Keep only the lines from the top of the listing through the one with "también enriquecida co", and reproduce them unaltered.

----- Listed entries -----

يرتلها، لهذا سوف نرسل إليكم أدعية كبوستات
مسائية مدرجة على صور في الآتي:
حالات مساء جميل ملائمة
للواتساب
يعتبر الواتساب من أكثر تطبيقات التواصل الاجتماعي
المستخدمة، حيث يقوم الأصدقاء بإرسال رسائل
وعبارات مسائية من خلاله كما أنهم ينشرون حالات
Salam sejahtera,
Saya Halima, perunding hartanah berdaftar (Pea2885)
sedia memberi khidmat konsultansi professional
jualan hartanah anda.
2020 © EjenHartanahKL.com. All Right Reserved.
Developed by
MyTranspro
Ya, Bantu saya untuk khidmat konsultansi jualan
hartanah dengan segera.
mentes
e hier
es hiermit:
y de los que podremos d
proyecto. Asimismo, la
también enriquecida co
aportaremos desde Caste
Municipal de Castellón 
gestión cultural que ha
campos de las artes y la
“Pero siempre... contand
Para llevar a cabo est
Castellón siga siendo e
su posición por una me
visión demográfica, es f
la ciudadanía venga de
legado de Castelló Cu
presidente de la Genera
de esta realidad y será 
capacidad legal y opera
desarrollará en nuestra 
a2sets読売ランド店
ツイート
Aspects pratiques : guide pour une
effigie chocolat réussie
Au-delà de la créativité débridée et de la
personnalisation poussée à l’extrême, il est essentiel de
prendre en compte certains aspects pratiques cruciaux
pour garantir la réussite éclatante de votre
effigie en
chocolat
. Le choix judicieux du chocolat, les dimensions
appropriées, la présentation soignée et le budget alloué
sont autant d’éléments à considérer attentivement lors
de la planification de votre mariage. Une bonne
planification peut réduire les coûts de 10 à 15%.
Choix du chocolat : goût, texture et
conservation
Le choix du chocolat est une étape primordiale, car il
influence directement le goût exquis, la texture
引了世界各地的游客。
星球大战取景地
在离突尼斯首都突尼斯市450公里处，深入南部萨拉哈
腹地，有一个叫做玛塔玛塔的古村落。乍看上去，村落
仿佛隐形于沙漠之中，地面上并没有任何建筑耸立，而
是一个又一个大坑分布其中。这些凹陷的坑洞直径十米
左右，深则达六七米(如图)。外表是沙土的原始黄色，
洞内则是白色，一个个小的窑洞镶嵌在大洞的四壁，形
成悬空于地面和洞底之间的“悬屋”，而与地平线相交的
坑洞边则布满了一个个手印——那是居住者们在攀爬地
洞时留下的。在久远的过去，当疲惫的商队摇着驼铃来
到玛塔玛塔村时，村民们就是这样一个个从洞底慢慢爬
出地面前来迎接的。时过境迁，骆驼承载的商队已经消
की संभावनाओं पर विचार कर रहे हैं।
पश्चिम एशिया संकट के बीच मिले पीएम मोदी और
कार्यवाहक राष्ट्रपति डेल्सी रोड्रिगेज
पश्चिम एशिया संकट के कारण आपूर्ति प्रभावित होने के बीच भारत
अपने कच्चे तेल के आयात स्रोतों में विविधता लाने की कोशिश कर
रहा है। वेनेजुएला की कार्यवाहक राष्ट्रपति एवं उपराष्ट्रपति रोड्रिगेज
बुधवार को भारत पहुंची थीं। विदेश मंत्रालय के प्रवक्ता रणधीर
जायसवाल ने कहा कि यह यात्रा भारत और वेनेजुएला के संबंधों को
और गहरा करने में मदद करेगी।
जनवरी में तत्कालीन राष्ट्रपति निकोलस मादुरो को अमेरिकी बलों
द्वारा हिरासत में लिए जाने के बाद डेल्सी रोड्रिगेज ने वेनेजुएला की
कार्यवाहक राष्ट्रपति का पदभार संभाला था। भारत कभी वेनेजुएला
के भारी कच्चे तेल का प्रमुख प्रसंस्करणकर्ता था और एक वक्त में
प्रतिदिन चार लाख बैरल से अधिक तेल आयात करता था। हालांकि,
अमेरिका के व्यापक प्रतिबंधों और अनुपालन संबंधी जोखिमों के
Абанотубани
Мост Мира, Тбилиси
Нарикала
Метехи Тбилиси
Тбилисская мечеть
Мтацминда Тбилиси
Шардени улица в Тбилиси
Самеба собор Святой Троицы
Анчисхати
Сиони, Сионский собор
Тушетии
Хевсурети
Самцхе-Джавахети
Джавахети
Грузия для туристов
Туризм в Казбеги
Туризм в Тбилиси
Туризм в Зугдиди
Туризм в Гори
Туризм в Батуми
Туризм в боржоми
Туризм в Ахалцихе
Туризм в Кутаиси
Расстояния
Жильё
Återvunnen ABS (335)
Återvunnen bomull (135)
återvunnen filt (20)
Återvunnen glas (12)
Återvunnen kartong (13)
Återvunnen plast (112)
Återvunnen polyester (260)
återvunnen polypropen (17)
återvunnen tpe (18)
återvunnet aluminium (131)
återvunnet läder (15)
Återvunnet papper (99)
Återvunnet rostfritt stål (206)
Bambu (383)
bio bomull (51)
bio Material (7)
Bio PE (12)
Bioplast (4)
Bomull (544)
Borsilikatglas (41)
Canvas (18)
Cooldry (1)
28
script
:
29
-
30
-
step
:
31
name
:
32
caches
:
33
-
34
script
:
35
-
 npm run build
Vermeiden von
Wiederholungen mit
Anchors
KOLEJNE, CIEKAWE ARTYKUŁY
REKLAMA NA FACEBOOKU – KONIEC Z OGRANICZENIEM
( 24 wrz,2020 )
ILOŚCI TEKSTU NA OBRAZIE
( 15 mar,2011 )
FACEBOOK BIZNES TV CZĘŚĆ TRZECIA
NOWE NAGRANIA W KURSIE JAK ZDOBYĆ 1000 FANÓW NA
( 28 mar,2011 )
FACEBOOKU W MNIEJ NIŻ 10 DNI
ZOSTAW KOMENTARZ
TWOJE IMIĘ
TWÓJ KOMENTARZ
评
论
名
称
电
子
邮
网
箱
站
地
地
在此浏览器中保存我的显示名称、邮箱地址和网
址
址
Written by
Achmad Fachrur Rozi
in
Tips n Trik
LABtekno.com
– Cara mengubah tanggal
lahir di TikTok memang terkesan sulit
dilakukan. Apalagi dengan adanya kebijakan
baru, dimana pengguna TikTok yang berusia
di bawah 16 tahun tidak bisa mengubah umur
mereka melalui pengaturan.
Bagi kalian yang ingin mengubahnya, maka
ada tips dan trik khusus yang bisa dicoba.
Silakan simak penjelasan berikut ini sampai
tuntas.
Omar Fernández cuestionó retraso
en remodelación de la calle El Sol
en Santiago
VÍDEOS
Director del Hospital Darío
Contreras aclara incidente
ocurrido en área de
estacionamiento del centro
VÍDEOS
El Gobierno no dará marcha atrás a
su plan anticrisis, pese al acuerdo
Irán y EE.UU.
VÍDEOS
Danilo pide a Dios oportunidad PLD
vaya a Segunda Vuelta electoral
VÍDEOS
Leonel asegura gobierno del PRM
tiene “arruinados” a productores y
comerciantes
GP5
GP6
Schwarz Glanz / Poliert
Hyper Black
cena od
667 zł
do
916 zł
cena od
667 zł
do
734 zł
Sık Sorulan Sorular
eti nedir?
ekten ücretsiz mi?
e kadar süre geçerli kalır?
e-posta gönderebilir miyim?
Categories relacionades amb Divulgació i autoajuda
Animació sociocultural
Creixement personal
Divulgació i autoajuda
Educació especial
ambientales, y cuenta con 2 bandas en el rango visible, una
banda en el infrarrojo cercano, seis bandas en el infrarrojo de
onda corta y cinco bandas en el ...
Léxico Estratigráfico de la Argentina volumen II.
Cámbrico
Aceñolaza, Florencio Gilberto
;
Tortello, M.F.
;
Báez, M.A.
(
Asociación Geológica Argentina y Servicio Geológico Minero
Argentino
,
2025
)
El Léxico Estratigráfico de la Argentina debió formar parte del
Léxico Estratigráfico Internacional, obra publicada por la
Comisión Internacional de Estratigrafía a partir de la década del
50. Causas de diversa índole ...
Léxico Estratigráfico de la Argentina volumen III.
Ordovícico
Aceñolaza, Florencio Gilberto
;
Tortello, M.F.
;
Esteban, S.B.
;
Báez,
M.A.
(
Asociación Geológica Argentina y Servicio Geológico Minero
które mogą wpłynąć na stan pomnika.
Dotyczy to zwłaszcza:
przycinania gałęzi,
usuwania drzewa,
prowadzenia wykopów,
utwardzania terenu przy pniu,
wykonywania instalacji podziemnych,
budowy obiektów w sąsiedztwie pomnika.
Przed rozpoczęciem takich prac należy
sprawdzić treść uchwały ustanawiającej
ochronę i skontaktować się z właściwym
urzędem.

-----

> Answer to this problem
يرتلها، لهذا سوف نرسل إليكم أدعية كبوستات
مسائية مدرجة على صور في الآتي:
حالات مساء جميل ملائمة
للواتساب
يعتبر الواتساب من أكثر تطبيقات التواصل الاجتماعي
المستخدمة، حيث يقوم الأصدقاء بإرسال رسائل
وعبارات مسائية من خلاله كما أنهم ينشرون حالات
Salam sejahtera,
Saya Halima, perunding hartanah berdaftar (Pea2885)
sedia memberi khidmat konsultansi professional
jualan hartanah anda.
2020 © EjenHartanahKL.com. All Right Reserved.
Developed by
MyTranspro
Ya, Bantu saya untuk khidmat konsultansi jualan
hartanah dengan segera.
mentes
e hier
es hiermit:
y de los que podremos d
proyecto. Asimismo, la
también enriquecida co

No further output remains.